China Affirms Japan Sovereignty Over Okinawa, Ryukyu Islands
China Affirms Japan Sovereignty Over Okinawa, Ryukyu Islands - China Real Time Report - WSJ
China doesn’t dispute Japan’s sovereignty over Okinawa and other islands in the Ryukyu chain, a senior Chinese military official said, dismissing recent commentary on the matter by state-backed academics as scholarly musings.
“Please be assured that China’s position has not changed [on Japan's sovereignty over the Ryukyu Islands],” Lt. Gen. Qi Jianguo, deputy chief of general staff of the People’s Liberation Army, told the Shangri-La Dialogue, an annual security conference in Singapore, Sunday.
His comments come after the Chinese Communist Party’s main propaganda organ, the People’s Daily newspaper, questioned Tokyo’s historical claim on the Ryukyu Islands, which stretch southwest from Japan’s home islands toward Taiwan. The chain includes Okinawa, a piece of land key to the U.S. defense strategy in the Asia Pacific.
“Scholars are free to put forward any ideas they want. It doesn’t represent the views of the Chinese government,” the general said in response to a question posed by a conference delegate.
Lt. Gen. Qi was the first senior Beijing official to affirm Japan’s sovereignty over the Ryukyu Islands after the People’s Daily published in May a lengthy commentary by scholars at a prominent state-run think tank that called for a “reconsideration” of “unresolved” historical questions over the status of the Ryukyu Islands, but stopped short of calling the chain a part of China.
The Japanese government has dismissed the commentary, saying there is “no doubt” about its sovereignty over the islands. In a Saturday interview on Nippon Television, Japanese Prime Minister Shinzo Abe noted the People’s Daily article but said that “despite all this, we are calling for dialogue. I hope China will understand our desire.”

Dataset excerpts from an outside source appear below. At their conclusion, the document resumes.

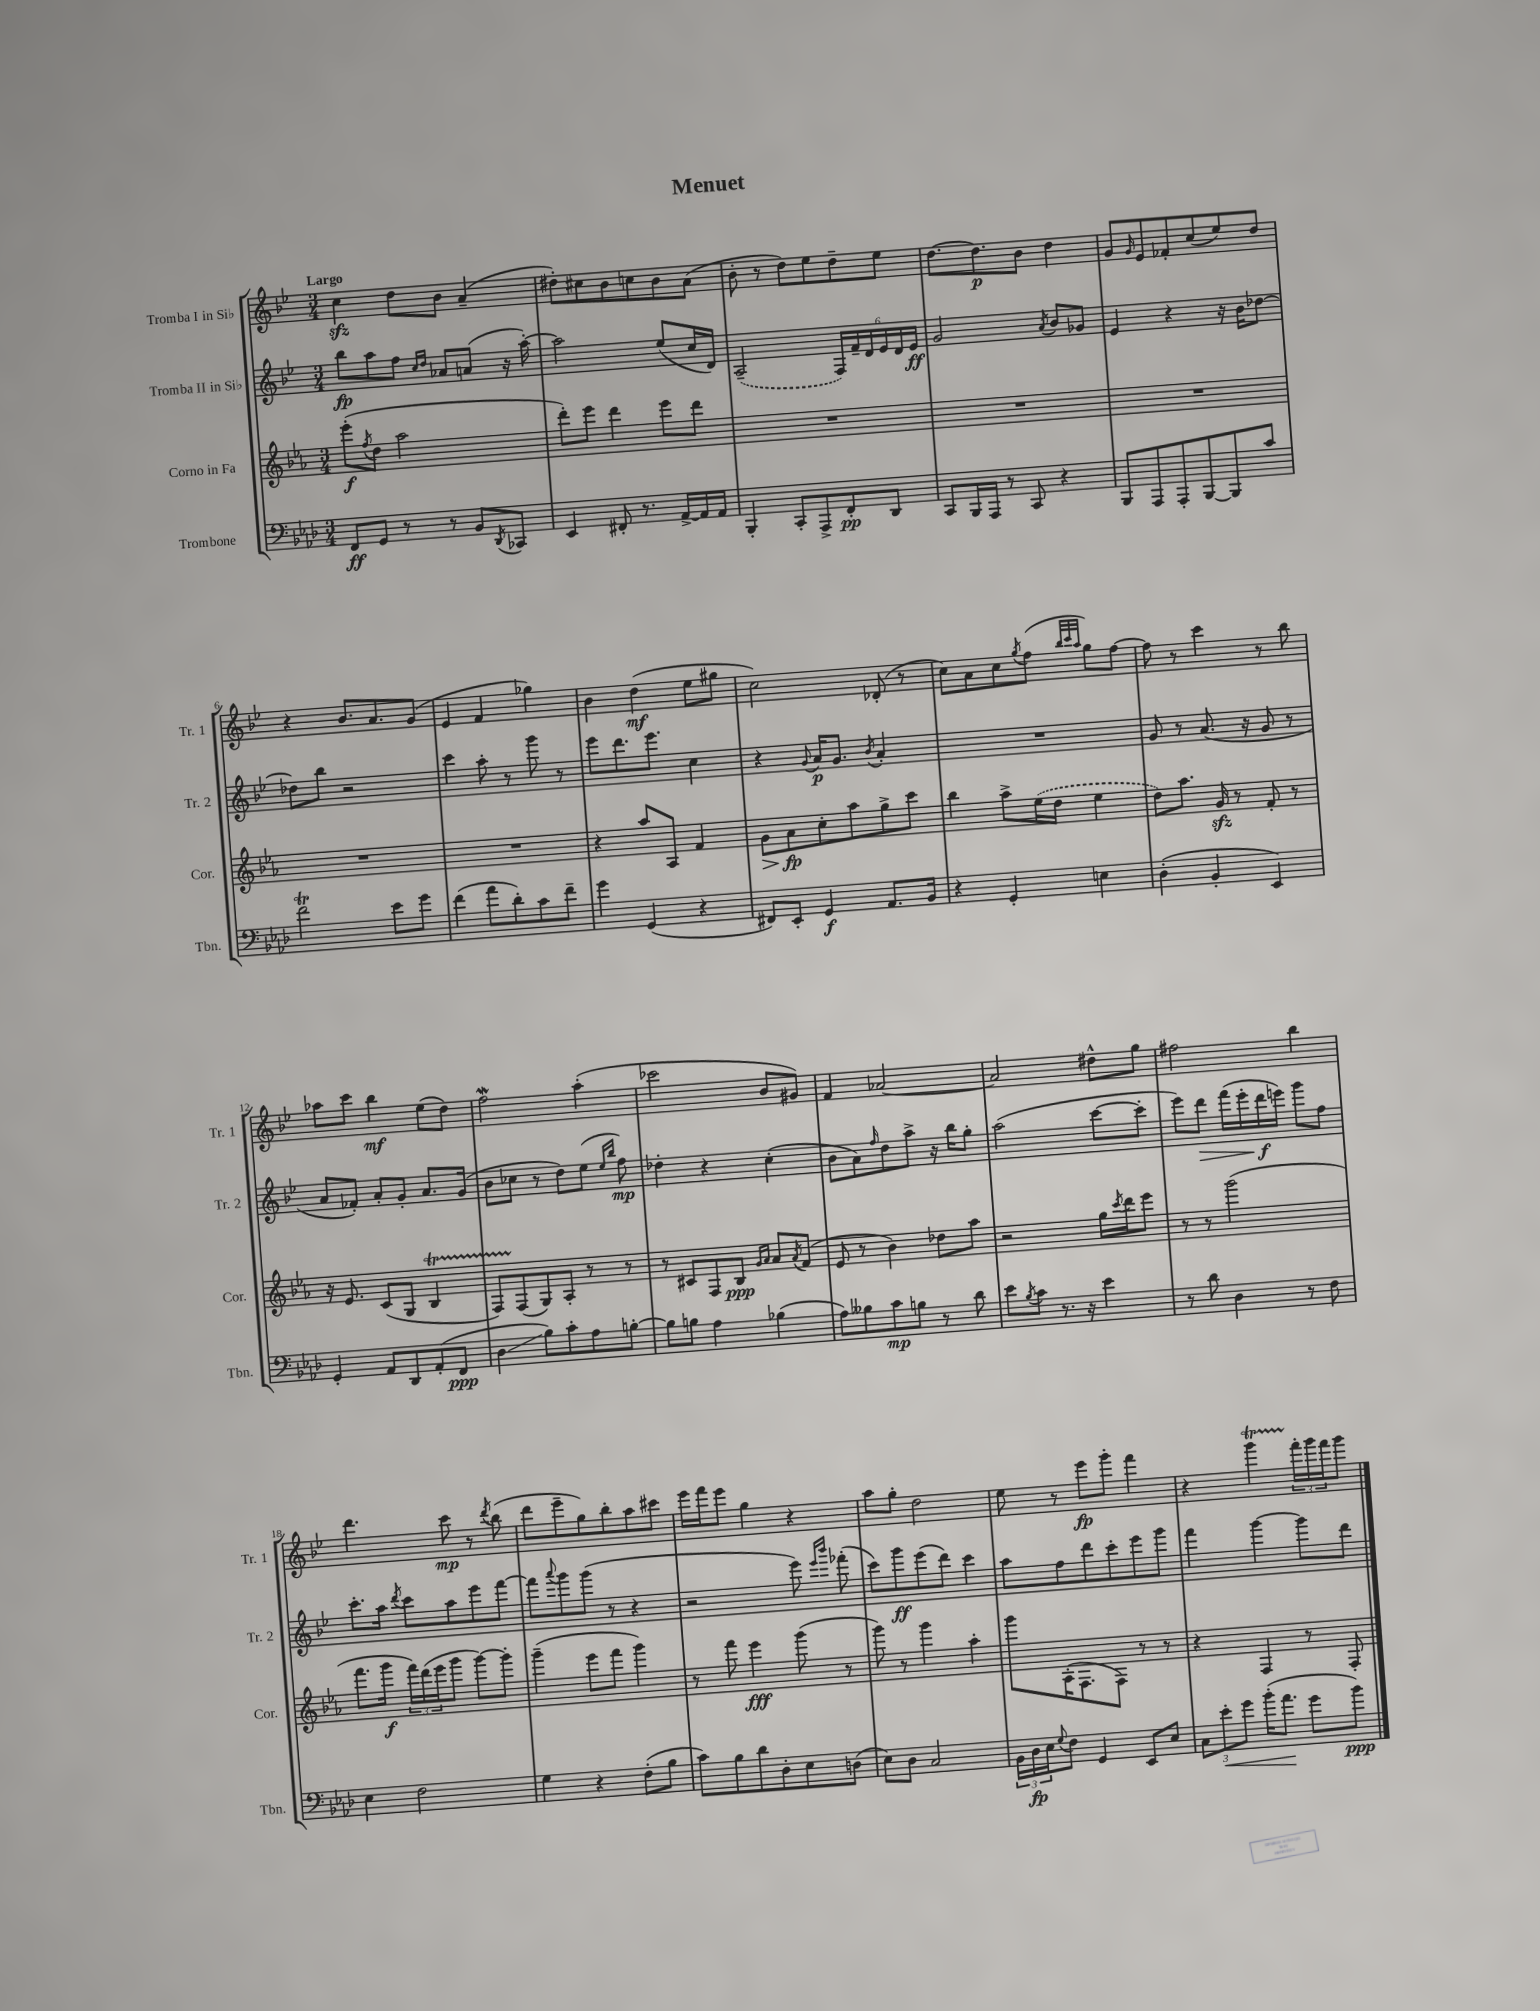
\header { title = "Menuet" }
<<
\new StaffGroup <<
\new Staff = "s0" \with { instrumentName = "Tromba I in Sib" shortInstrumentName = "Tr. 1" } {
    \clef treble \key bes \major \numericTimeSignature \time 3/4 \tempo "Largo"
    c''4\sfz d''8 bes'8 a'4--( |
    dis''8-.) cis''8 bes'8 c''8 bes'8 a'8( |
    bes'8-. r8 d''8) ees''8 d''8-- ees''8 |
    d''8.~ d''8.\p bes'8 d''4 |
    g'8 \grace { g'16 } ees'8 fes'8-. c''8( ees''8) d''8 |
    r4 bes'8. a'8. g'8( |
    ees'4 f'4 ges''4) |
    bes'4 d''4\mf( ees''8 gis''8 |
    c''2) des'8-.( r8 |
    c''8) a'8 c''8 \acciaccatura { g''8 } f''8( \grace { bes''32 c'''32 a''32 } g''8) f''8~ |
    f''8 r8 c'''4 r8 bes''8 |
    aes''8 c'''8 bes''4\mf ees''8( d''8) |
    f''2\mordent a''4-.( |
    ces'''2 bes'8 gis'8) |
    f'4 aes'2~ |
    aes'2 dis''8-^ g''8 |
    fis''2 bes''4 |
    d'''4. c'''8\mp r8 \acciaccatura { d'''8 } bes''8( |
    d'''8 ees'''8-- g''8) bes''8-. a''8 cis'''8 |
    ees'''16 f'''16 ees'''8 g''4 r4 |
    a''8 g''8-. d''2 |
    ees''8 r8 ees'''8\fp g'''8-. f'''4 |
    r4 g'''4\startTrillSpan \tuplet 3/2 { f'''16-.\stopTrillSpan g'''16 f'''16 } g'''8 \bar "|." |
}
\new Staff = "s1" \with { instrumentName = "Tromba II in Sib" shortInstrumentName = "Tr. 2" } {
    \clef treble \key bes \major \numericTimeSignature \time 3/4
    bes''8\fp a''8 f''8 \grace { c''16 d''16 } aes'8 a'8( r16 a''16~-.) |
    a''2 ees''8( c''16 d'16) |
    \once \slurDashed a2--( \tuplet 6/4 { f16) f'16-- d'16 ees'16 d'16 ees'16\ff } |
    g'2 \acciaccatura { a'8 } bes'8 ges'8 |
    ees'4 r4 r16 bes'16 des''8~ |
    des''8 bes''8 r2 |
    c'''4 a''8-. r8 g'''8 r8 |
    ees'''8 d'''8. ees'''8. c''4 |
    r4 \appoggiatura { g'8 } a'16\p g'8. \acciaccatura { bes'8 } a'4-. |
    R2. |
    g'8 r8 a'8.( r16 g'8 r8 |
    a'8 fes'8-.) a'8-. g'8-. a'8. g'16( |
    bes'8 ces''8 r8 d''8) ees''8( \grace { ees''16 bes''16 } f''8\mp) |
    des''4-. r4 c''4-.( |
    bes'8 a'8) \grace { f''16 } d''8 a''8-> r16 bes''16 g''8-. |
    a''2( c'''8~ c'''8-. |
    ees'''8) d'''8\> f'''16( ees'''16-. d'''16\f\! e'''16) g'''8 f''8 |
    c'''8.-. a''16 \acciaccatura { d'''8 } c'''8 a''8 ees'''8 f'''8~ |
    f'''8 \appoggiatura { a'''8 } g'''8 g'''8( r8 r4 |
    r2 ees'''8) \grace { ees'''16 bes'''16 } fes'''8-.( |
    c'''8) g'''8\ff ees'''8( d'''8) c'''4 |
    a''8 f''8 d'''8 c'''8-. ees'''8 g'''8 |
    f'''4 g'''4~ g'''8 d'''8 \bar "|." |
}
\new Staff = "s2" \with { instrumentName = "Corno in Fa" shortInstrumentName = "Cor." } {
    \clef treble \key ees \major \numericTimeSignature \time 3/4
    ees'''8-.\f( \acciaccatura { f''8 } d''8 aes''2 |
    d'''8-.) ees'''8 d'''4 ees'''8 d'''8 |
    R2. |
    R2. |
    R2. |
    R2. |
    R2. |
    r4 aes''8 aes8 f'4 |
    g'8\> aes'8\fp\! c''8-. aes''8 g''8-> c'''8 |
    bes''4 aes''8-> \once \slurDashed ees''16( d''16 ees''4 |
    d''8) aes''8. g'16\sfz r8 f'8-. r8 |
    r16 ees'8. c'8( g8 bes4\startTrillSpan |
    f8) f8\stopTrillSpan( g8) aes8-. r8 r8 |
    r8 cis'8 f8 bes8\ppp \grace { g'16 aes'16 } aes'8 \acciaccatura { aes'8 } f'8( |
    ees'8 r8 bes'4) des''8 aes''8 |
    r2 g''16 \acciaccatura { c'''8 } d'''16 ees'''8 |
    r8 r8 g'''2( |
    f'''8. g'''16\f \tuplet 3/2 { f'''16) d'''16( ees'''16 } g'''8 g'''8~) g'''8-. |
    g'''4--( ees'''8 f'''8 g'''4) |
    r8 f'''8 ees'''4\fff g'''8( r8 |
    g'''8) r8 g'''4 aes''4-. |
    g'''8 aes16-.( f8. f8) r8 r8 |
    r4 f4 r8 f8-. \bar "|." |
}
\new Staff = "s3" \with { instrumentName = "Trombone" shortInstrumentName = "Tbn." } {
    \clef bass \key aes \major \numericTimeSignature \time 3/4
    f,8\ff g,8 r8 r8 bes,8 \acciaccatura { des,8 } ces,8 |
    ees,4 fis,8-. r8. aes,16~-> aes,16 aes,16 |
    bes,,4-. c,8-. aes,,8-> f,8-.\pp des,8 |
    c,8 bes,,16 aes,,16 r8 c,8 r4 |
    bes,,8 aes,,8 aes,,8-. bes,,8~ bes,,8 c'8 |
    f'2\trill ees'8 g'8 |
    f'4( aes'8 des'8-.) c'8 f'8-- |
    g'4 g,4( r4 |
    fis,8) ees,8-. g,4\f aes,8. bes,16 |
    r4 g,4-. e4 |
    des4-.( bes,4-. ees,4) |
    g,4-. aes,8 des,8 aes,8-.( f,8\ppp |
    des4\glissando bes8) c'8-. aes8 b8~-. |
    b8 b8 aes4 bes4( |
    aes8) beses8 c'8\mp b8 r8 des'8 |
    ees'8 \acciaccatura { bes8 } c'8 r8. r16 ees'4 |
    r8 des'8 des4 r8 f8 |
    ees4 f2 |
    g4 r4 f8-.( bes8 |
    c'8) bes8 des'8 des8-. ees8 d8( |
    ees8) des8 c2 |
    \tuplet 3/2 { bes,16 des16\fp ees16 } \appoggiatura { g8 } f8 g,4 ees,8 ees8 |
    \tuplet 3/2 { c8 ees'8-.\< g'8 } bes'16-.( aes'8.\! g'8 bes'8\ppp) \bar "|." |
}
>>
>>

The issue had come amid ongoing tensions between Tokyo and Beijing over the sovereignty of uninhabited islands in the East China Sea, called Senkaku in Japanese and Diaoyu in Chinese, which sit astride key shipping routes. This long-running territorial dispute was reignited after Japan’s government decided to purchase the islands from private owners in September 2012. China has since repeatedly sent maritime surveillance vessels and aircraft to the waters near the islands, testing Tokyo’s control.
The People’s Daily is widely viewed as the most influential of China’s party-backed newspapers, and is seen as a useful gauge of the leadership’s sentiments on many domestic and international issues when read over extended periods of time.
But while Lt. Gen. Qi played down the significance of the People’s Daily commentary, he also stressed that “the issues over the Diaoyu Islands, the Ryukyu Islands and Okinawa are not the same.”
He reiterated his government’s claims over the islands it calls Diaoyu, and defended the deployment of Chinese naval and surveillance vessels to waters in the East China Sea and South China Sea that are claimed by Beijing.
“The patrolling activity by Chinese warships is totally legitimate,” Lt. Gen. Qi said. “It’s not controversial for us to be patrolling within our own territory.”
Okinawa, the largest of the Ryukyu Islands, emerged as a key base of U.S. military operations in the Asia-Pacific region after World War II, and it is a cornerstone of the longstanding U.S.-Japan security alliance. But the U.S. military has long faced local resistance from those who feel the island has shouldered too much of the burden for the U.S. presence in Japan. The U.S. and Japan have recently stressed the island’s defensive role to local residents, citing rising tensions with China and North Korea and the role it has long played in U.S. regional defense strategy.
The islands were an independent kingdom for part of their history and a vassal state of both China and Japan during the 19th century, though Japanese and Chinese historians bicker over the details. They were formally annexed by Japan in the late 19th century.